* _EXERCISE BRIEF_
If a line in the data below includes the string "enumEnUnvarnishTx", please return a copy of it.

Saved data entries:

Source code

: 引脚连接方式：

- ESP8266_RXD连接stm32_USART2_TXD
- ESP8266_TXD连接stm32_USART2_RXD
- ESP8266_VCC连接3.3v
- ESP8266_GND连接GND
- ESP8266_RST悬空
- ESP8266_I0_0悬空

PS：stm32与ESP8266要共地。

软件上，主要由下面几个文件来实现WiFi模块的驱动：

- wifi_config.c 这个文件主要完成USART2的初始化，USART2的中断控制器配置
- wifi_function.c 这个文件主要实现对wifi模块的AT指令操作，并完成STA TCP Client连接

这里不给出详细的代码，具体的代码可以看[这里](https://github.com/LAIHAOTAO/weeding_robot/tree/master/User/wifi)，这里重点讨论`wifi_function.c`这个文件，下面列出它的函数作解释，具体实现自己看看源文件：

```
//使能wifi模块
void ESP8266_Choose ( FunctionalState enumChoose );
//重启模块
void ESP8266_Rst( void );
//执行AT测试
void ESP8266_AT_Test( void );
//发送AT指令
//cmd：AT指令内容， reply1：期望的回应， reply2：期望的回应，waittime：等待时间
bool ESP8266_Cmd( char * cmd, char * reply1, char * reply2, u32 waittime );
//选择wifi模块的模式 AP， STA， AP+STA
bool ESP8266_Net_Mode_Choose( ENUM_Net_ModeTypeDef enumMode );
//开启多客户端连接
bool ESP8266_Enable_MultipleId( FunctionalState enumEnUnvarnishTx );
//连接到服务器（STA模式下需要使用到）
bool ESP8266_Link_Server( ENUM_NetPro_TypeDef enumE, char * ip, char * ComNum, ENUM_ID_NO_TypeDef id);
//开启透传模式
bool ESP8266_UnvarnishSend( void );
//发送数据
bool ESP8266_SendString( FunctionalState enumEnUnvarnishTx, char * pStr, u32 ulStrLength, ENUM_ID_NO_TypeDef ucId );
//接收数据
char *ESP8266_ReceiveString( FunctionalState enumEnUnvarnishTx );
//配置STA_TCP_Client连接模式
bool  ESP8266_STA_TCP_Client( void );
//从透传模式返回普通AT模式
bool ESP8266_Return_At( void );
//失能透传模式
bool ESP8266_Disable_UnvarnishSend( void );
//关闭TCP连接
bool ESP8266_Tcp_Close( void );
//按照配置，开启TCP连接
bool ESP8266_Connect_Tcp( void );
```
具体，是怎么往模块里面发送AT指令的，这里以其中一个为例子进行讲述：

* _ANSWER TO THE EXERCISE_
bool ESP8266_Enable_MultipleId( FunctionalState enumEnUnvarnishTx );
bool ESP8266_SendString( FunctionalState enumEnUnvarnishTx, char * pStr, u32 ulStrLength, ENUM_ID_NO_TypeDef ucId );
char *ESP8266_ReceiveString( FunctionalState enumEnUnvarnishTx );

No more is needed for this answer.